Materials and Methods
Population-based data were derived from 10 national school-based health surveys, following an official request to the Greek Ministry of Education. The national database included anthropometric data and information on age, gender, city and area, home address, and telephone number, which were collected yearly during the specific time period (spring) from 1997 to 2007, with the exception of 2002, in almost all schools of primary education (roughly 85%); schools that did not participate were from borderland areas, with small numbers of children. Thus, from 1997 to 2007, a total of 651,582 eight- to nine-year-old children (51% boys and 49% girls, over 95% of the total student population) participated in the study. Measurements were performed by two trained physical education (PE) teachers in each school. PE teachers followed a specific protocol taught to them during corresponding seminars held by the Greek General Secretariat of Sports. The same protocol was employed in all schools.

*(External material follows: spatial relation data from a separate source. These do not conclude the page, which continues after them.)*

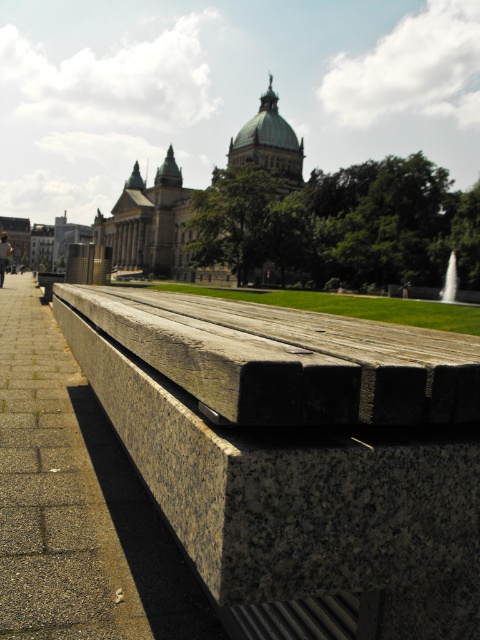
You are standing at the entrance of the park and want to locate the white marble fountain at center. According to the coordinates provided, where should you look relative to your current position?

The white marble fountain at center is located at coordinates point 0.439 on the x axis and 0.938 on the y axis, so you should look towards the right side and slightly upwards from your current position.

You are planning to place a new flower pot that is 1 meter in height between the granite bench at lower center and the white marble fountain at center. Considering their sizes, which object should the flower pot be placed closer to?

The granite bench at lower center is bigger than the white marble fountain at center. Therefore, the flower pot should be placed closer to the white marble fountain at center to maintain balance in the arrangement.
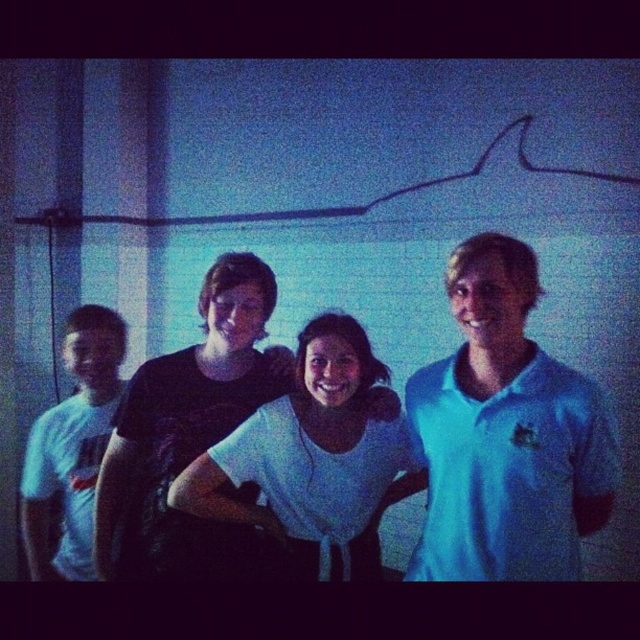
Does point (330, 348) lie behind point (54, 435)?

No, it is not.

The height and width of the screenshot is (640, 640). Describe the element at coordinates (314, 458) in the screenshot. I see `white soft cotton shirt at center` at that location.

You are a GUI agent. You are given a task and a screenshot of the screen. Output one action in this format:
    pyautogui.click(x=<x>, y=<y>)
    Task: Click on the white soft cotton shirt at center
    The image size is (640, 640).
    Given the screenshot: What is the action you would take?
    pyautogui.click(x=314, y=458)

Can you confirm if white matte polo shirt at right is positioned above white t-shirt at left?

Yes, white matte polo shirt at right is above white t-shirt at left.

Does white matte polo shirt at right have a greater height compared to white t-shirt at left?

No, white matte polo shirt at right is not taller than white t-shirt at left.

Between point (570, 516) and point (116, 336), which one is positioned in front?

Positioned in front is point (570, 516).

Find the location of a particular element. Image resolution: width=640 pixels, height=640 pixels. white matte polo shirt at right is located at coordinates [x=508, y=468].

Between point (460, 426) and point (253, 440), which one is positioned behind?

Positioned behind is point (253, 440).

Is the position of white matte polo shirt at right less distant than that of white soft cotton shirt at center?

Yes, it is.

Who is more distant from viewer, (502,429) or (227,509)?

The point (227,509) is more distant.

In order to click on white matte polo shirt at right in this screenshot , I will do `click(508, 468)`.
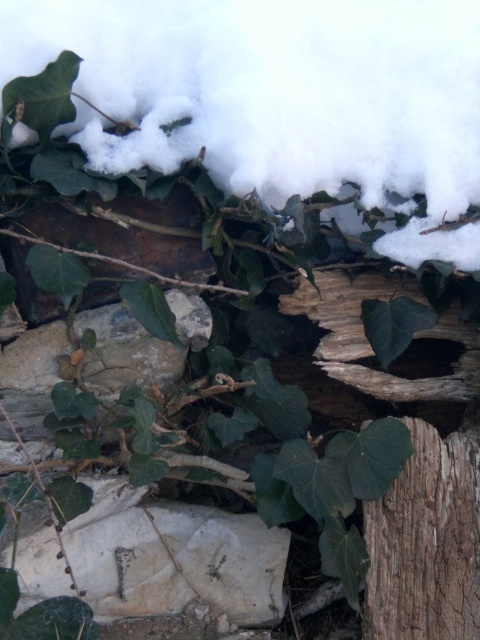
Is white fluffy snow at upper center wider than smooth brown wood at center?

Yes, white fluffy snow at upper center is wider than smooth brown wood at center.

Does white fluffy snow at upper center have a lesser height compared to smooth brown wood at center?

No, white fluffy snow at upper center is not shorter than smooth brown wood at center.

Is point (406, 140) more distant than point (432, 476)?

No, (406, 140) is closer to viewer.

Identify the location of white fluffy snow at upper center. (278, 97).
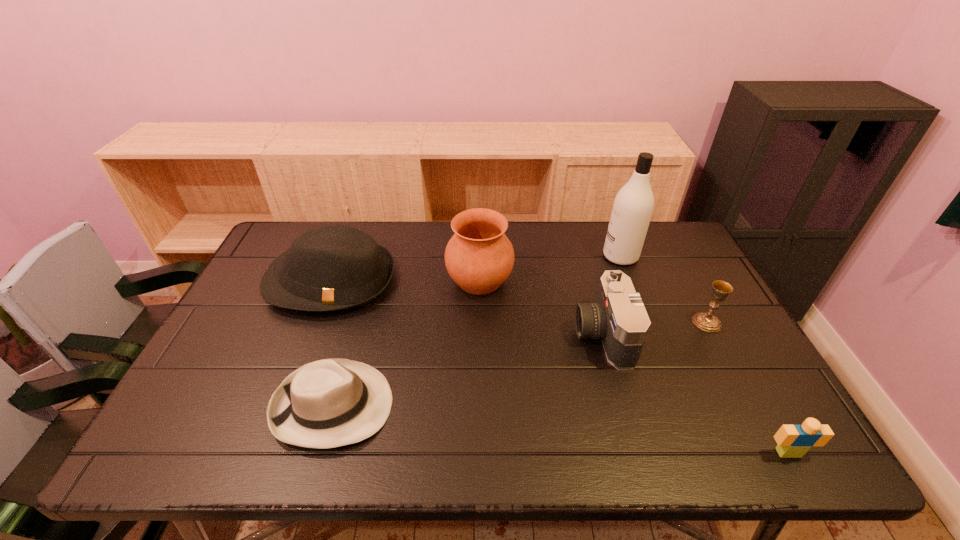
Where is `free space between the shorter fedora and the Lego`? free space between the shorter fedora and the Lego is located at coordinates click(561, 429).

I want to click on the sixth closest object to the camera, so click(x=336, y=267).

I want to click on object that can be found as the sixth closest to the nearer fedora, so click(794, 441).

Find the location of a particular element. vacant region that satisfies the following two spatial constraints: 1. on the front-facing side of the chalice; 2. on the left side of the shampoo is located at coordinates (646, 322).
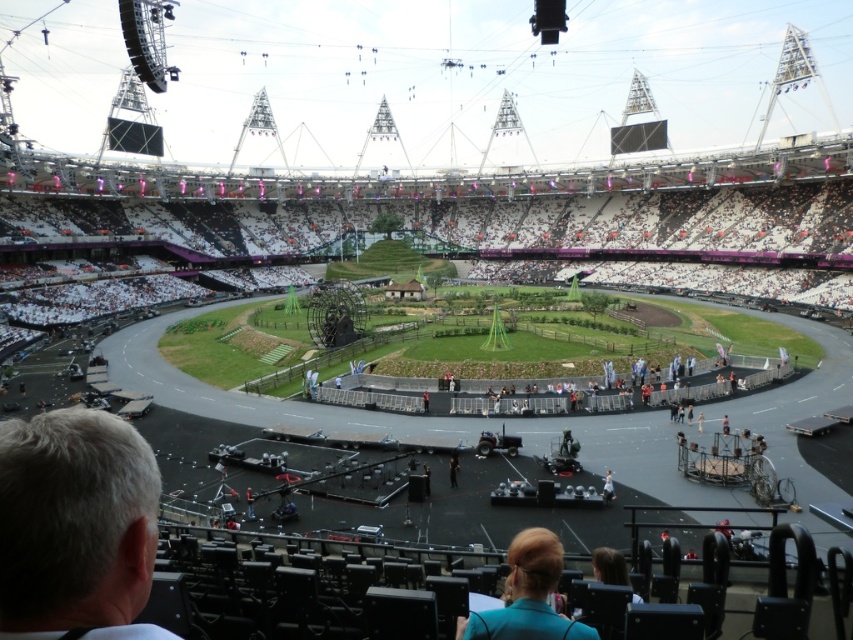
Question: Estimate the real-world distances between objects in this image. Which object is closer to the white fabric dress at center?

Choices:
 (A) teal fabric hair at lower center
 (B) dark blue suit at center

Answer: (B)

Question: Does light brown leather jacket at lower center come behind red fabric person at center?

Choices:
 (A) no
 (B) yes

Answer: (A)

Question: Which is farther from the red fabric person at center?

Choices:
 (A) dark blue fabric at center
 (B) gray hair at lower left
 (C) white fabric dress at center

Answer: (B)

Question: Is gray hair at lower left to the right of dark blue fabric at center from the viewer's perspective?

Choices:
 (A) yes
 (B) no

Answer: (B)

Question: Observing the image, what is the correct spatial positioning of dark blue suit at center in reference to orange fabric person at center?

Choices:
 (A) right
 (B) left

Answer: (B)

Question: Which of the following is the farthest from the observer?

Choices:
 (A) (608, 492)
 (B) (492, 618)

Answer: (A)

A sample of 5,500 children (0.8% of the entire population) was randomly extracted from the database and their mothers were contacted via telephone. Random extraction was performed using a statistical software. The number of 5,500 subjects was adequate to achieve statistical power ≥99% for evaluating a 0.10 ± 0.05 change in regression coefficients at 5% significance level of two-sided tested hypotheses. The random sampling was stratified based on the region and place of living (e.g., rural/urban), according to the National Statistical Agency and equally distributed during the study period (i.e., 500 mothers per year). The women who refused to participate in the study were 183 (3.3%). The sample of mother–child dyads covered all geographical regions of Greece (e.g., mainland Greece and the islands). The information of the proposed protocol was collected through telephone interviews based on the computer-aided telephone interview method. To validate the process, 100 face-to-face interviews were conducted to check for discrepancies with the information collected via telephone. No such discrepancies were noted in any of the variables evaluated.